Language and ritual in Sabellic Italy

Language and ritual in Sabellic Italy: The ritual complex of the third and fourth Tabulae Iguvinae. By Michael Weiss. (Brill’s studies in Indo-European languages and linguistics 1.) Leiden: Brill, 2010. Pp. xvi, 516. ISBN 9789004177895. $231 (Hb).

Reviewed by Ilya Yakubovich, Moscow State University

The Iguvine Tablets (Tabulae Iguvinae), the largest cache of extant Umbrian texts, constitute our main source of knowledge of the Umbrian language, a member of the Italic group of the Indo-European language family. Altogether nine tablets, two now lost, were found in the Umbrian town of Gubbio (ancient Iguvium) in 1444. They deal with the administration of the local pagan cults in the third through first centuries BC. The decipherment of the Iguvine tablets began easily enough thanks to the relatively close relationship between Umbrian and Latin, but many passages still have not been fully elucidated. By far the most obscure are Tablets 3 and 4, which contain a continuous set of instructions for the rites of the deities Puemun and Vesuna. The main purpose of this book is to treat these tablets anew using combinatory and etymological methods and ritual comparisons. Michael Weiss, who combines thorough training in comparative Indo-European linguistics with expertise in Latin philology, is ideally suited to this task.

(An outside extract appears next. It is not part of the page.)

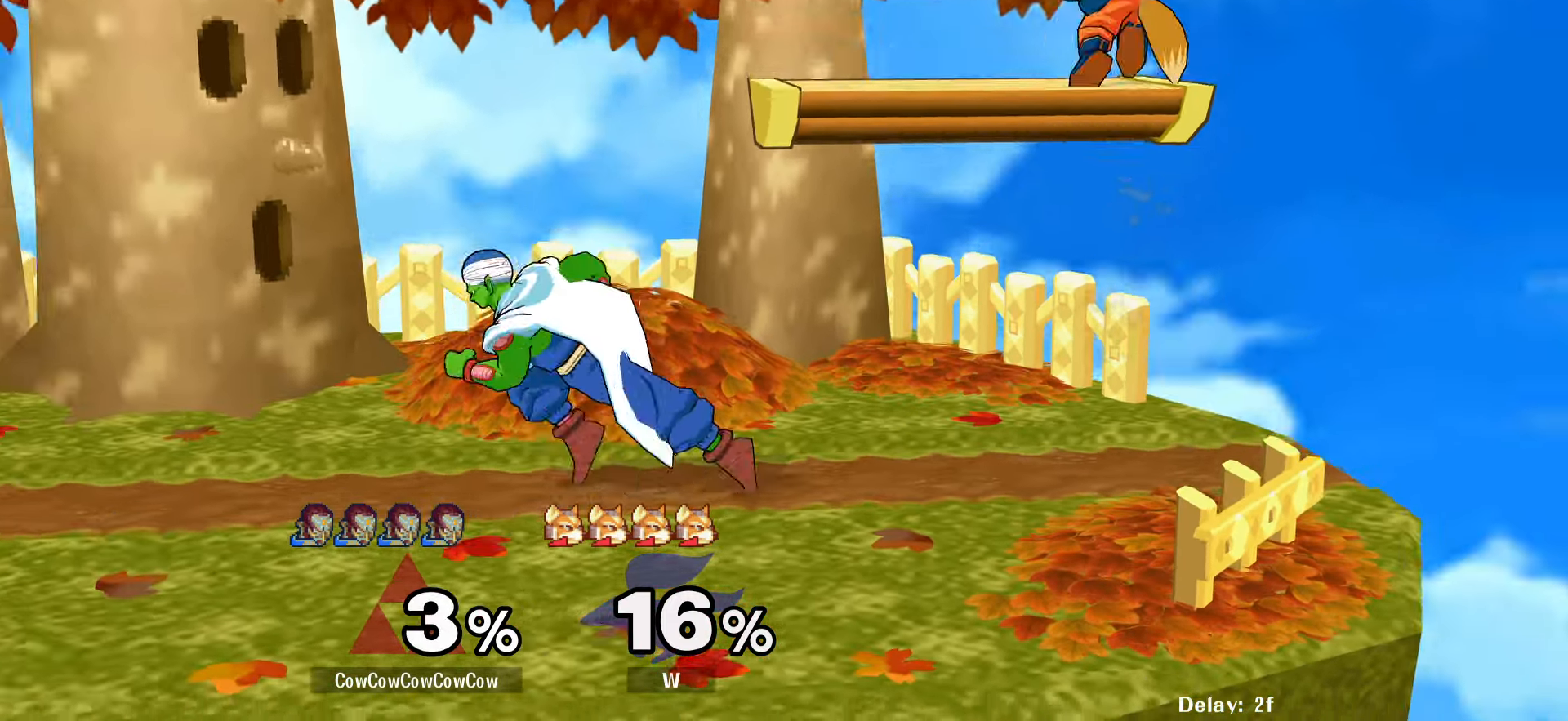
{"buttons": ["Z", "DPAD_LEFT"], "events": [[50, "Y", "up"], [116, "Y", "down"], [150, "DPAD_RIGHT", "down"], [233, "Y", "up"], [300, "C_RIGHT", "down"], [366, "DPAD_LEFT", "down"], [433, "DPAD_RIGHT", "up"], [433, "Z", "down"], [500, "C_RIGHT", "up"]]}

The book is organized like a detective story. The bulk of it (29–431) is divided into sections that follow the sequence of ritual acts prescribed in Tablets 3 and 4. The treatment of each act begins with a provisional translation of the corresponding passage that leaves items of disputed meaning untranslated. W then addresses the conflicting viewpoints of earlier scholars and discusses his preference for one of the interpretations or suggests his own solution. The discussion of particularly complicated philological problems is relegated to a series of excurses. A cohesive translation of Tablets 3 and 4 reflecting W’s interpretation is provided only at the end (433–39), which readers are invited to compare with the Latin translation of Giacomo Devoto (439–41). W concludes with a brief exposition of his philological findings (441–43).

This book is intended for Indo-Europeanists and classical philologists. Most professional readers will find it most helpful to read it not as a mystery story but as a textual edition, beginning with W’s close reading of Tables 3 and 4 and turning to the preceding essays for philological commentary. An alternative strategy fitting for some Indo-Europeanists would be to browse through the detailed indices and turn to the essays for items of interest. For example, scholars working on Hittite may find the discussion useful of the possible relationship between Umbrian supa ‘intestines’ and Hittite suppi– ‘sacred’, UZUsuppa ‘taboo-meat’. Supporting W’s skepticism towards this etymology is new evidence that Hitt. suppi– is a non-Indo-European loanword (Thomas Zehnder, Die hethitischen Frauennamen, Wiesbaden: Harrassowitz Verlag, 2010, 5–8).